Es esta dualidad de situaciones lo que ha llevado a que desde el kirchnerismo surgieran críticas en el sentido de que el entorno de Alberto Fernández parece más preocupado por recomponer los ingresos y atender la agenda de la clase media antes que ocuparse de los segmentos más desfavorecidos de la sociedad.
Ese es uno de los ejes centrales de las desavenencias que se han hecho públicas entre el kirchnerismo y el entorno de Alberto Fernández: cuando se argumenta entre la conveniencia de "la moderación" o de "la confrontación", en realidad los dos sectores peronistas están discutiendo sobre a qué sector de la sociedad hay que dirigirse en forma prioritaria.
Y está clara ahí la diferencia de objetivos: Alberto, que ya insinuó su deseo de postularse nuevamente el año próximo, busca una reconciliación con el votante centrista que lo había apoyado en 2019 y luego lo abandonó en las legislativas.
Entre ambas elecciones, el apoyo de la ciudadanía a Alberto cayó en cinco millones de votos, mientras la fuerza que conducen Macri y Horacio Rodríguez Larreta perdió sólo perdió un millón.
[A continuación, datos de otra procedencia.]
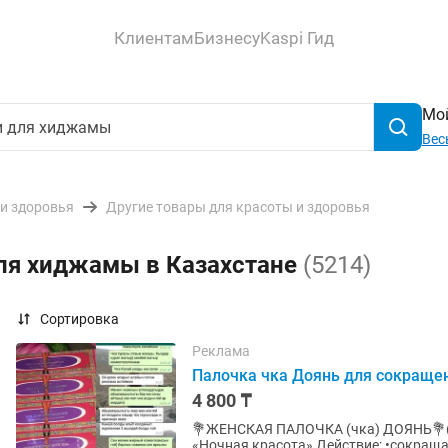
Клиентам
Бизнесу
Kaspi Гид
Мой
Вес
 и здоровья
Другие товары для красоты и здоровья
для хиджамы в Казахстане
(5214)
Сортировка
Реклама
Палочка чка Доянь для сокраще
4 800 ₸
💐ЖЕНСКАЯ ПАЛОЧКА (чка) ДОЯНЬ💐( Ю
«Ночная красота» Действие: •сокращает стенки влагалища, •предотвращает микробные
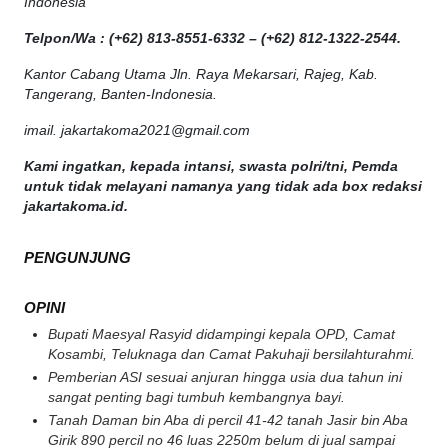
Indonesia
Telpon/Wa : (+62) 813-8551-6332 – (+62) 812-1322-2544.
Kantor Cabang Utama Jln. Raya Mekarsari, Rajeg, Kab.
Tangerang, Banten-Indonesia.
imail. jakartakoma2021@gmail.com
Kami ingatkan, kepada intansi, swasta polri/tni, Pemda
untuk tidak melayani namanya yang tidak ada box redaksi
jakartakoma.id.
PENGUNJUNG
OPINI
Bupati Maesyal Rasyid didampingi kepala OPD, Camat
Kosambi, Teluknaga dan Camat Pakuhaji bersilahturahmi.
Pemberian ASI sesuai anjuran hingga usia dua tahun ini
sangat penting bagi tumbuh kembangnya bayi.
Tanah Daman bin Aba di percil 41-42 tanah Jasir bin Aba
Girik 890 percil no 46 luas 2250m belum di jual sampai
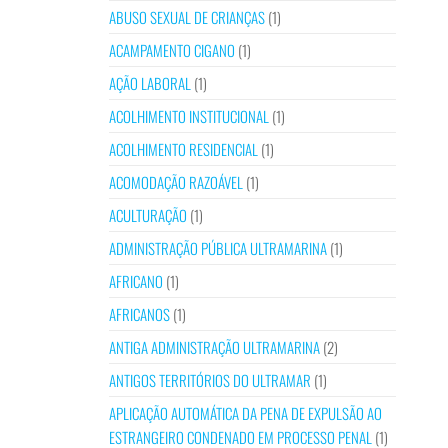
ABUSO SEXUAL DE CRIANÇAS
(1)
ACAMPAMENTO CIGANO
(1)
AÇÃO LABORAL
(1)
ACOLHIMENTO INSTITUCIONAL
(1)
ACOLHIMENTO RESIDENCIAL
(1)
ACOMODAÇÃO RAZOÁVEL
(1)
ACULTURAÇÃO
(1)
ADMINISTRAÇÃO PÚBLICA ULTRAMARINA
(1)
AFRICANO
(1)
AFRICANOS
(1)
ANTIGA ADMINISTRAÇÃO ULTRAMARINA
(2)
ANTIGOS TERRITÓRIOS DO ULTRAMAR
(1)
APLICAÇÃO AUTOMÁTICA DA PENA DE EXPULSÃO AO
ESTRANGEIRO CONDENADO EM PROCESSO PENAL
(1)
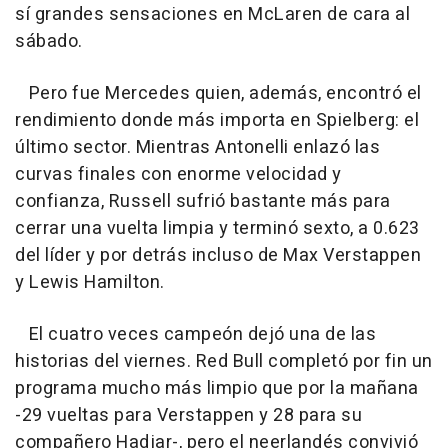
sí grandes sensaciones en McLaren de cara al
sábado.
Pero fue Mercedes quien, además, encontró el
rendimiento donde más importa en Spielberg: el
último sector. Mientras Antonelli enlazó las
curvas finales con enorme velocidad y
confianza, Russell sufrió bastante más para
cerrar una vuelta limpia y terminó sexto, a 0.623
del líder y por detrás incluso de Max Verstappen
y Lewis Hamilton.
El cuatro veces campeón dejó una de las
historias del viernes. Red Bull completó por fin un
programa mucho más limpio que por la mañana
-29 vueltas para Verstappen y 28 para su
compañero Hadjar-, pero el neerlandés convivió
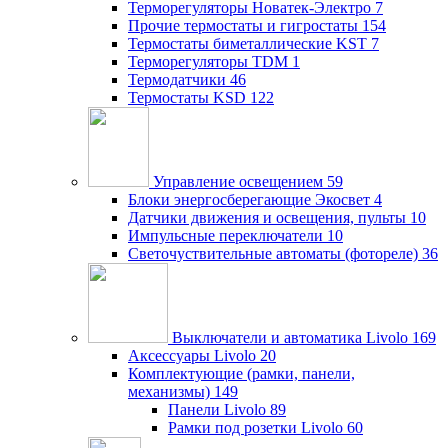
Терморегуляторы Новатек-Электро
7
Прочие термостаты и гигростаты
154
Термостаты биметаллические KST
7
Терморегуляторы TDM
1
Термодатчики
46
Термостаты KSD
122
Управление освещением
59
Блоки энергосберегающие Экосвет
4
Датчики движения и освещения, пульты
10
Импульсные переключатели
10
Светочуствительные автоматы (фотореле)
36
Выключатели и автоматика Livolo
169
Аксессуары Livolo
20
Комплектующие (рамки, панели,
механизмы)
149
Панели Livolo
89
Рамки под розетки Livolo
60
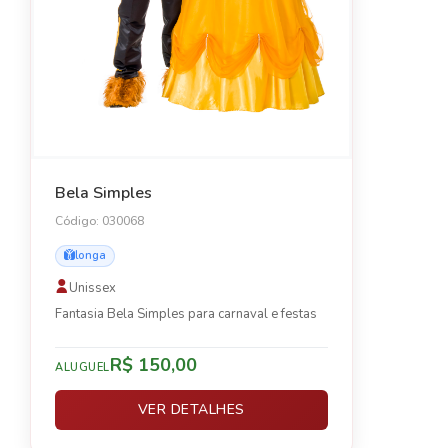
Bela Simples
Código: 030068
longa
Unissex
Fantasia Bela Simples para carnaval e festas
R$ 150,00
ALUGUEL
VER DETALHES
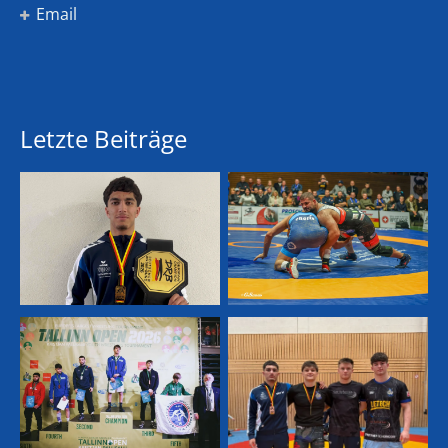
Email
Letzte Beiträge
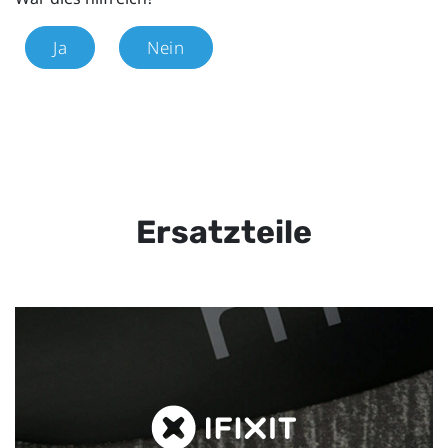
Ja
Nein
Ersatzteile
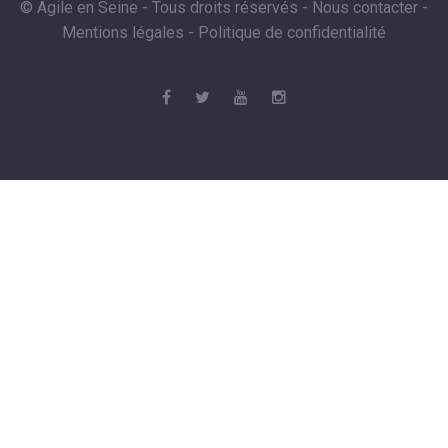
© Agile en Seine - Tous droits réservés -
Nous contacter
-
Mentions légales
-
Politique de confidentialité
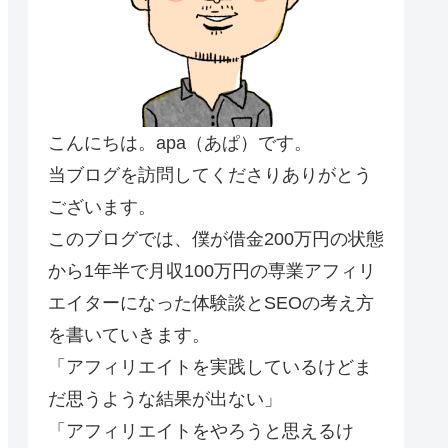
こんにちは。apa（あぱ）です。
当ブログを訪問してくださりありがとう
ございます。
このブログでは、僕が借金200万円の状態
から1年半で月収100万円の専業アフィリ
エイターになった体験談とSEOの考え方
を書いていきます。
「アフィリエイトを実践しているけどま
だ思うような結果が出ない」
「アフィリエイトをやろうと思えるけ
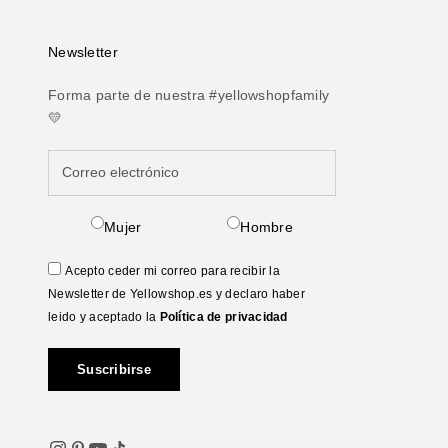
Newsletter
Forma parte de nuestra #yellowshopfamily
💛
Mujer
Hombre
Acepto ceder mi correo para recibir la
Newsletter de Yellowshop.es y declaro haber
leido y aceptado la
Política de privacidad
Suscribirse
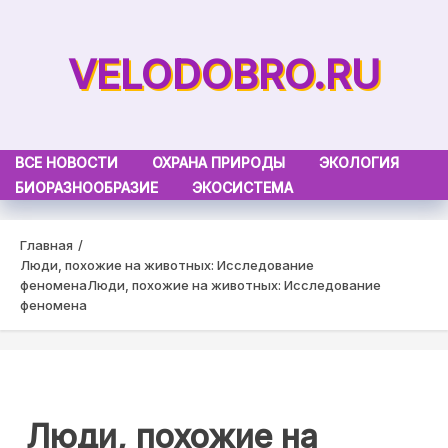
Skip
to
VELODOBRO.RU
content
ВСЕ НОВОСТИ
ОХРАНА ПРИРОДЫ
ЭКОЛОГИЯ
БИОРАЗНООБРАЗИЕ
ЭКОСИСТЕМА
Главная
Люди, похожие на животных: Исследование
феномена
Люди, похожие на животных: Исследование
феномена
Люди, похожие на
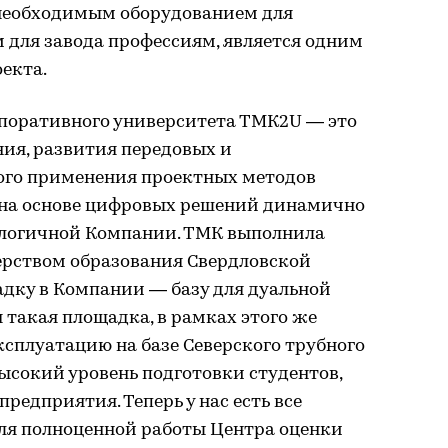
 необходимым оборудованием для
 для завода профессиям, является одним
оекта.
рпоративного университета ТМК2U — это
ия, развития передовых и
ого применения проектных методов
 на основе цифровых решений динамично
логичной Компании. ТМК выполнила
ерством образования Свердловской
адку в Компании — базу для дуальной
 такая площадка, в рамках этого же
эксплуатацию на базе Северского трубного
высокий уровень подготовки студентов,
редприятия. Теперь у нас есть все
ля полноценной работы Центра оценки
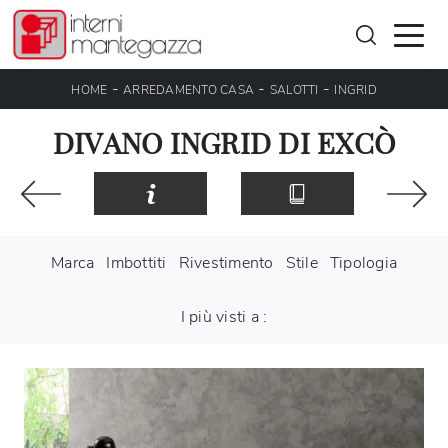
-
-
-
HOME
ARREDAMENTO CASA
SALOTTI
INGRID
DIVANO INGRID DI EXCÒ
Marca
Imbottiti
Rivestimento
Stile
Tipologia
I più visti a :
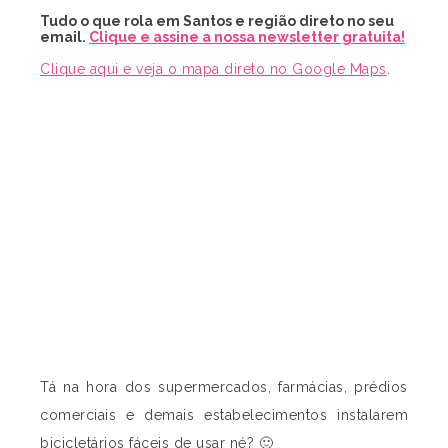
Tudo o que rola em Santos e região direto no seu
email.
Clique e assine a nossa newsletter gratuita!
Clique aqui e veja o mapa direto no Google Maps
.
Tá na hora dos supermercados, farmácias, prédios
comerciais e demais estabelecimentos instalarem
bicicletários fáceis de usar né? 🙂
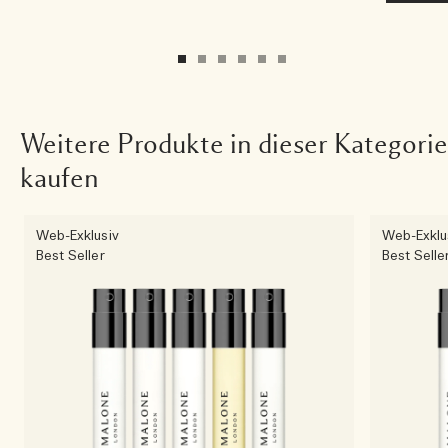
Weitere Produkte in dieser Kategorie
kaufen
Web-Exklusiv
Web-Exklu
Best Seller
Best Selle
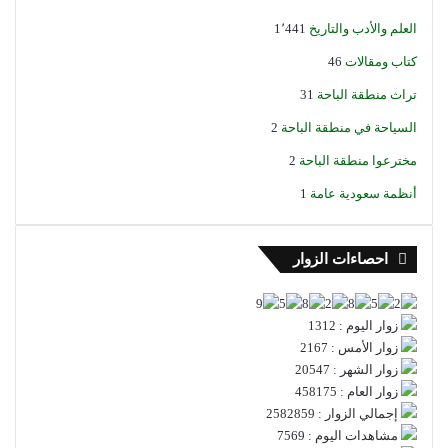
العلم والأدب والتاريخ
1٬441
كتاب ومقالات
46
تراث منطقة الباحة
31
السياحة في منطقة الباحة
2
مخترعوا منطقة الباحة
2
أنظمة سعودية عامة
1
احصاءات الزوار
زوار اليوم : 1312
زوار الأمس : 2167
زوار الشهر : 20547
زوار العام : 458175
إجمالي الزوار : 2582859
مشاهدات اليوم : 7569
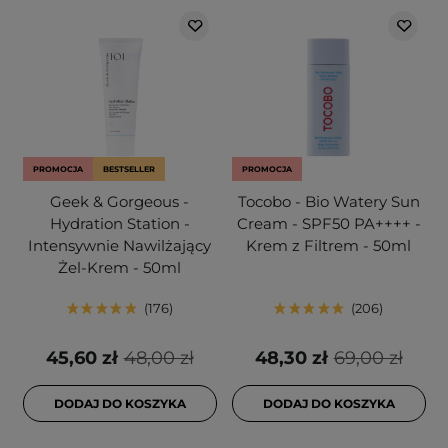
PROMOCJA
BESTSELLER
PROMOCJA
Geek & Gorgeous -
Tocobo - Bio Watery Sun
Hydration Station -
Cream - SPF50 PA++++ -
Intensywnie Nawilżający
Krem z Filtrem - 50ml
Żel-Krem - 50ml
176
206
45,60 zł
48,00 zł
48,30 zł
69,00 zł
DODAJ DO KOSZYKA
DODAJ DO KOSZYKA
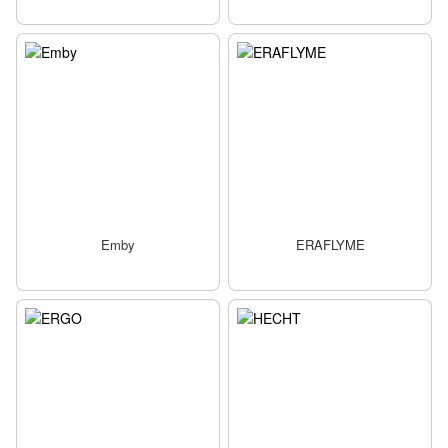
Emby
ERAFLYME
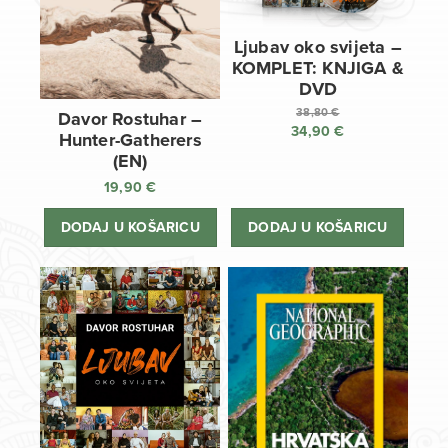
Ljubav oko svijeta –
KOMPLET: KNJIGA &
DVD
38,80
€
Davor Rostuhar –
34,90
€
Izvorna
Hunter-Gatherers
cijena
Trenutna
(EN)
bila
cijena
19,90
€
je:
je:
38,80 €.
34,90 €.
DODAJ U KOŠARICU
DODAJ U KOŠARICU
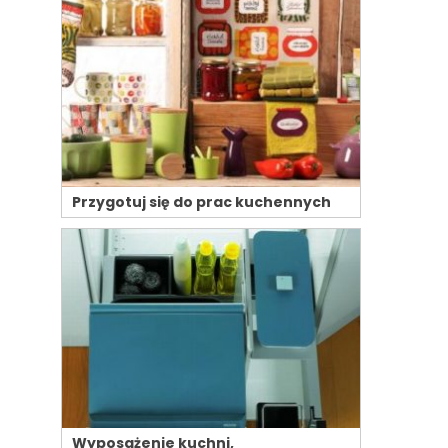
Przygotuj się do prac kuchennych
Wyposażenie kuchni,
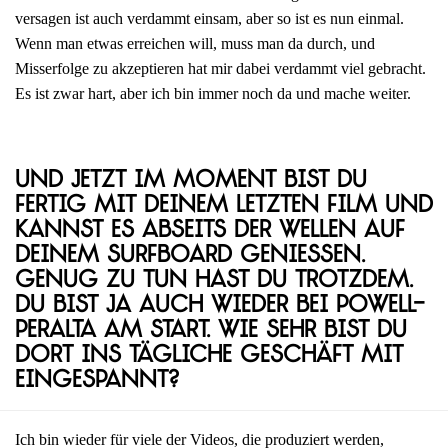
versagen ist auch verdammt einsam, aber so ist es nun einmal.
Wenn man etwas erreichen will, muss man da durch, und
Misserfolge zu akzeptieren hat mir dabei verdammt viel gebracht.
Es ist zwar hart, aber ich bin immer noch da und mache weiter.
Und jetzt im Moment bist du
fertig mit deinem letzten Film und
kannst es abseits der Wellen auf
deinem Surfboard genießen.
Genug zu tun hast du trotzdem.
Du bist ja auch wieder bei Powell-
Peralta am Start. Wie sehr bist du
dort ins tägliche Geschäft mit
eingespannt?
Ich bin wieder für viele der Videos, die produziert werden,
Ese público de clase media, votante histórico del "peronismo de centro", asiduo crítico de la cultura de los planes sociales y frecuente víctima de los cortes de tránsito, valora la postura de los guiños a la clase media. En contraste, el kirchnerismo teme que la desatención a la franja de ingresos más bajos siga alejando a los jóvenes de su base militante, que empieza a sentirse atraída por el discurso "libertario".